Around 100 people queued outside Harborside dispensary, an established medical cannabis shop in Oakland. Jeff Deakin, 66, his wife Mary and their dog waited in the cold all night to be first in the queue. "It's been so long since others and myself could walk into a place where you could feel safe and secure and be able to get something that was good without having to go to the back alley," Deakin said. "This is kind of a big deal for everybody."
Harborside opened at 6am and offered its first customers joints for a penny and free T-shirts that read "Flower to the People — Cannabis for All." The store's founder Steve DeAngelo used a giant pair of scissors to cut a green ribbon, declaring, "With these scissors I dub thee free," before ringing up the first customer at a cash register.
In West Hollywood, long lines formed outside the MedMen dispensary, catering to adults who enjoy the drug for its psychoactive effects. "This is what it's all about. I mean this is the first day legal, recreational sales in the city of West Hollywood, there's a line of about 150 people outside, we are at capacity inside for the fire marshall and as you can see the excitement around legal, adult marijuana it's evident"

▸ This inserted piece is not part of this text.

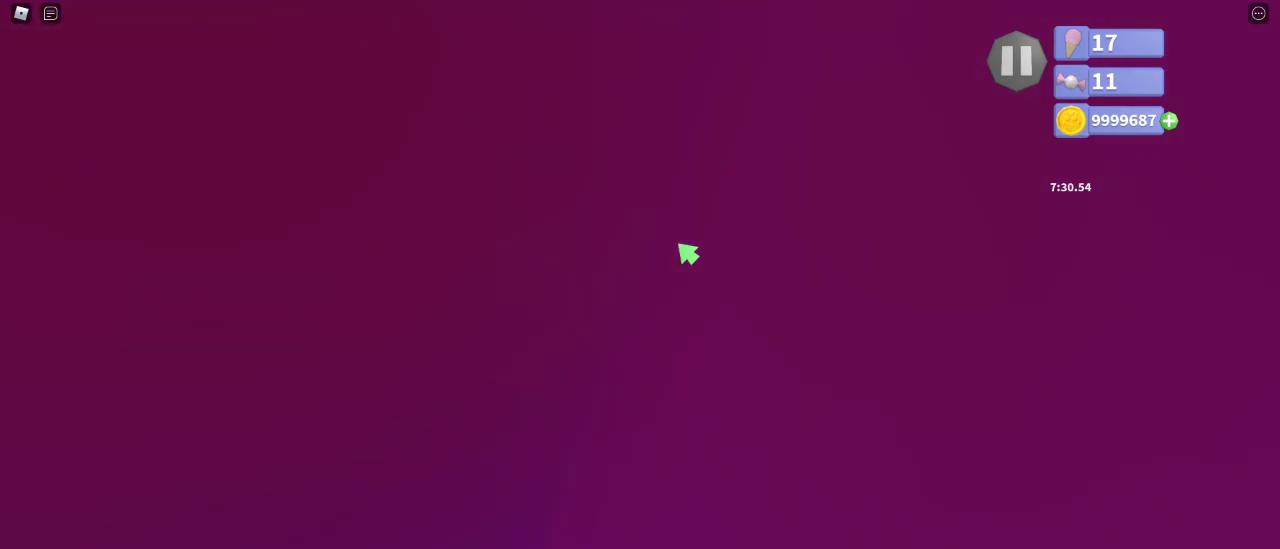
{"keys": [], "mouse": [], "events": []}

The marijuana market in California alone, which boasts the world's sixth-largest economy, is valued by most experts at several billion dollars annually and is expected to generate at least a $1 billion a year in tax revenue. Customers in the recreational sector – which state regulators prefer to call the "adult use" market – are only permitted to buy an ounce (28 grams) of raw cannabis or its equivalent at a time. Medical patients can buy unlimited quantities, but must present a doctor's note and have purchased a medical ID card.
The long, strange trip to get here has been a frustrating one for advocates of a drug that in the federal government's eyes remains illegal and in a class with heroin. California banned marijuana in 1913. The first attempt to undo that by voter initiative in 1972 failed, but three years later felony possession of less than an ounce was downgraded to a misdemeanour. In 1996, over objections of law enforcement, the drug czar under President Bill Clinton and three former presidents who warned it was an enormous threat to the public health of "all Americans," California voters approved marijuana for medicinal purposes.
In November 2016, California voters legalised recreational marijuana for adults 21 and older, making it legal to grow six plants and possess an ounce of pot. The state was given a year to set retail market regulations that are still being formalised and will be phased in over the next year.
With California and its 39.5 million residents officially joining the pack, more than one in five Americans now live in states where recreational marijuana is legal for purchase, even though cannabis remains classified as an illegal narcotic under US law.